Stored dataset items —

● ● ●

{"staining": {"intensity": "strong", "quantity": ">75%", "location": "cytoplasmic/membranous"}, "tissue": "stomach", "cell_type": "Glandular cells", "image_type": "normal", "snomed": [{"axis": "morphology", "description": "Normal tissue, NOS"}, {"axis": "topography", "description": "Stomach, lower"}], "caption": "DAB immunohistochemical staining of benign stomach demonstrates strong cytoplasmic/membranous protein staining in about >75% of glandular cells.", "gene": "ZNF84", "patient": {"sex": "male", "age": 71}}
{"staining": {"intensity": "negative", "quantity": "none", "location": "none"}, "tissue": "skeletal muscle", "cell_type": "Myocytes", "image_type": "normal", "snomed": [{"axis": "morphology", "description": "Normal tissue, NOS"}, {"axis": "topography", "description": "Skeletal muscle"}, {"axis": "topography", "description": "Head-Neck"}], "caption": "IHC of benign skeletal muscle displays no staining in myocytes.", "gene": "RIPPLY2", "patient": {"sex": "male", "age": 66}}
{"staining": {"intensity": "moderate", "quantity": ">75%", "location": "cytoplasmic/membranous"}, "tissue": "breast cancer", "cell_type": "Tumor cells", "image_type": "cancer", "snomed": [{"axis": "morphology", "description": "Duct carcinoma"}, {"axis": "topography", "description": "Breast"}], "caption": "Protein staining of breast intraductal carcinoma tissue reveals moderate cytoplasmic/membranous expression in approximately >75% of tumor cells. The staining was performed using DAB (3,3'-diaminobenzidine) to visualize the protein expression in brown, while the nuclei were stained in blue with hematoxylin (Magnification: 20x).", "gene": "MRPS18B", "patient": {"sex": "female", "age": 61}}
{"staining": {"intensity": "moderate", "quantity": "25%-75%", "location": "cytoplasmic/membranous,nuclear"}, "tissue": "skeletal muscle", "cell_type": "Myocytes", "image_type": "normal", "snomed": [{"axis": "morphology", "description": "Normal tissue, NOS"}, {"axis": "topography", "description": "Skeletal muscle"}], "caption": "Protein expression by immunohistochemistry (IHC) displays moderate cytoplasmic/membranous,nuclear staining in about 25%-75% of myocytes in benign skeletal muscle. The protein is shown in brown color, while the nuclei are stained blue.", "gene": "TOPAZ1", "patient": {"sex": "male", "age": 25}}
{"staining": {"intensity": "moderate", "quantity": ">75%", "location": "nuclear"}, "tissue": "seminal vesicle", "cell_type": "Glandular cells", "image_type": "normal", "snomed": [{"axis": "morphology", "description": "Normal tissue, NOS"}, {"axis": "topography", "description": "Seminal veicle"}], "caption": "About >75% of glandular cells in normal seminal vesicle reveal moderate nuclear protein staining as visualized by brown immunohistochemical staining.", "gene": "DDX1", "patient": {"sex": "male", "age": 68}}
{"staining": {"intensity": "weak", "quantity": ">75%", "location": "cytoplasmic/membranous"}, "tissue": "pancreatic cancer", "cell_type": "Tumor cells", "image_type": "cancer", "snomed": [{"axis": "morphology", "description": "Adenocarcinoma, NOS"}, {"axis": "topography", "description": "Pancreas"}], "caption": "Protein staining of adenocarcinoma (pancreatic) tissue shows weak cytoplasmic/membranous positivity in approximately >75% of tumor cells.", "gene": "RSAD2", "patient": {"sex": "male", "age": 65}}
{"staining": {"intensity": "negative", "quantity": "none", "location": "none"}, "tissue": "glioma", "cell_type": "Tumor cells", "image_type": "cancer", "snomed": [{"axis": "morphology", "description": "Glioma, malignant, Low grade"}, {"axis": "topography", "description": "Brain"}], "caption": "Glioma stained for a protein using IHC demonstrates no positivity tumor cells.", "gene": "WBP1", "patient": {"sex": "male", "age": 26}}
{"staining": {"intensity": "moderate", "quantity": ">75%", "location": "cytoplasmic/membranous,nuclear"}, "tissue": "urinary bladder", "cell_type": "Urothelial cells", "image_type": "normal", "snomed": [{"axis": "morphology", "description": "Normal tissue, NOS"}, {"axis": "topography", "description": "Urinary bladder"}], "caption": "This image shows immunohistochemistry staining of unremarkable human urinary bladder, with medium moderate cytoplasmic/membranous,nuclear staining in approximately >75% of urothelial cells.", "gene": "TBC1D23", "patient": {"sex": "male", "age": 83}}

● ● ●

Aim of the task — Exactness is what counts here: write out every record again.

Expected answer —
{"staining": {"intensity": "strong", "quantity": ">75%", "location": "cytoplasmic/membranous"}, "tissue": "stomach", "cell_type": "Glandular cells", "image_type": "normal", "snomed": [{"axis": "morphology", "description": "Normal tissue, NOS"}, {"axis": "topography", "description": "Stomach, lower"}], "caption": "DAB immunohistochemical staining of benign stomach demonstrates strong cytoplasmic/membranous protein staining in about >75% of glandular cells.", "gene": "ZNF84", "patient": {"sex": "male", "age": 71}}
{"staining": {"intensity": "negative", "quantity": "none", "location": "none"}, "tissue": "skeletal muscle", "cell_type": "Myocytes", "image_type": "normal", "snomed": [{"axis": "morphology", "description": "Normal tissue, NOS"}, {"axis": "topography", "description": "Skeletal muscle"}, {"axis": "topography", "description": "Head-Neck"}], "caption": "IHC of benign skeletal muscle displays no staining in myocytes.", "gene": "RIPPLY2", "patient": {"sex": "male", "age": 66}}
{"staining": {"intensity": "moderate", "quantity": ">75%", "location": "cytoplasmic/membranous"}, "tissue": "breast cancer", "cell_type": "Tumor cells", "image_type": "cancer", "snomed": [{"axis": "morphology", "description": "Duct carcinoma"}, {"axis": "topography", "description": "Breast"}], "caption": "Protein staining of breast intraductal carcinoma tissue reveals moderate cytoplasmic/membranous expression in approximately >75% of tumor cells. The staining was performed using DAB (3,3'-diaminobenzidine) to visualize the protein expression in brown, while the nuclei were stained in blue with hematoxylin (Magnification: 20x).", "gene": "MRPS18B", "patient": {"sex": "female", "age": 61}}
{"staining": {"intensity": "moderate", "quantity": "25%-75%", "location": "cytoplasmic/membranous,nuclear"}, "tissue": "skeletal muscle", "cell_type": "Myocytes", "image_type": "normal", "snomed": [{"axis": "morphology", "description": "Normal tissue, NOS"}, {"axis": "topography", "description": "Skeletal muscle"}], "caption": "Protein expression by immunohistochemistry (IHC) displays moderate cytoplasmic/membranous,nuclear staining in about 25%-75% of myocytes in benign skeletal muscle. The protein is shown in brown color, while the nuclei are stained blue.", "gene": "TOPAZ1", "patient": {"sex": "male", "age": 25}}
{"staining": {"intensity": "moderate", "quantity": ">75%", "location": "nuclear"}, "tissue": "seminal vesicle", "cell_type": "Glandular cells", "image_type": "normal", "snomed": [{"axis": "morphology", "description": "Normal tissue, NOS"}, {"axis": "topography", "description": "Seminal veicle"}], "caption": "About >75% of glandular cells in normal seminal vesicle reveal moderate nuclear protein staining as visualized by brown immunohistochemical staining.", "gene": "DDX1", "patient": {"sex": "male", "age": 68}}
{"staining": {"intensity": "weak", "quantity": ">75%", "location": "cytoplasmic/membranous"}, "tissue": "pancreatic cancer", "cell_type": "Tumor cells", "image_type": "cancer", "snomed": [{"axis": "morphology", "description": "Adenocarcinoma, NOS"}, {"axis": "topography", "description": "Pancreas"}], "caption": "Protein staining of adenocarcinoma (pancreatic) tissue shows weak cytoplasmic/membranous positivity in approximately >75% of tumor cells.", "gene": "RSAD2", "patient": {"sex": "male", "age": 65}}
{"staining": {"intensity": "negative", "quantity": "none", "location": "none"}, "tissue": "glioma", "cell_type": "Tumor cells", "image_type": "cancer", "snomed": [{"axis": "morphology", "description": "Glioma, malignant, Low grade"}, {"axis": "topography", "description": "Brain"}], "caption": "Glioma stained for a protein using IHC demonstrates no positivity tumor cells.", "gene": "WBP1", "patient": {"sex": "male", "age": 26}}
{"staining": {"intensity": "moderate", "quantity": ">75%", "location": "cytoplasmic/membranous,nuclear"}, "tissue": "urinary bladder", "cell_type": "Urothelial cells", "image_type": "normal", "snomed": [{"axis": "morphology", "description": "Normal tissue, NOS"}, {"axis": "topography", "description": "Urinary bladder"}], "caption": "This image shows immunohistochemistry staining of unremarkable human urinary bladder, with medium moderate cytoplasmic/membranous,nuclear staining in approximately >75% of urothelial cells.", "gene": "TBC1D23", "patient": {"sex": "male", "age": 83}}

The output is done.